Behind her self-effacing humour and ramshackle demeanour, Wainwright knows how to quietly command a stage. Despite breaking a microphone in pieces mid-show, to much hilarity, her microphone technique was actually faultless, instinctively drawing closer to amplify breathy intimacy and pulling back during full-throated numbers. Similarly impressive was her virtuosic use of vocals as musical shading, adding texture and timbre, effortlessly switching gear between hushed whisper and melismatic yodel on emotionally raw tracks such as Justice and Body and Soul.

Among the stand-out choices from Wainwright’s previous albums were Around The Bend, with its droll one-liners about sex and drugs (“I never get laid, people are too afraid”), and Factory, an impassioned acoustic strummer that swelled into a widescreen anthem with pleasing echoes of Prince’s Purple Rain. Although Wainwright made only fleeting references to her place within a sprawling dynasty of Canadian musical royalty, she did perform a jaunty piano version of Leonard Cohen’s bittersweet memorial to Janis Joplin, Chelsea Hotel#2, and a full-band choral reworking of Proserpina, the last song written by her late mother, the feted folk singer Kate McGarrigle.

Most of this show was firmly rooted in vintage analogue Americana, with occasional flashes of more sonically adventurous terrain.
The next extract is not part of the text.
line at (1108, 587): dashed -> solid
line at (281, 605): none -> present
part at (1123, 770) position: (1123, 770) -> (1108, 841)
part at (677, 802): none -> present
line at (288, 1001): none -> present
The folksy back-porch atmosphere was agreeably warm-hearted, but it also became a little safe and samey. There was a frustrating sense of more exotic musical landscapes lurking just beyond the horizon, if only these skilled players would just push themselves a little further. Wainwright is a hugely charming performer, but she could afford to challenge her audience a little more. Giving your fans what they want is not always the most creatively rewarding policy.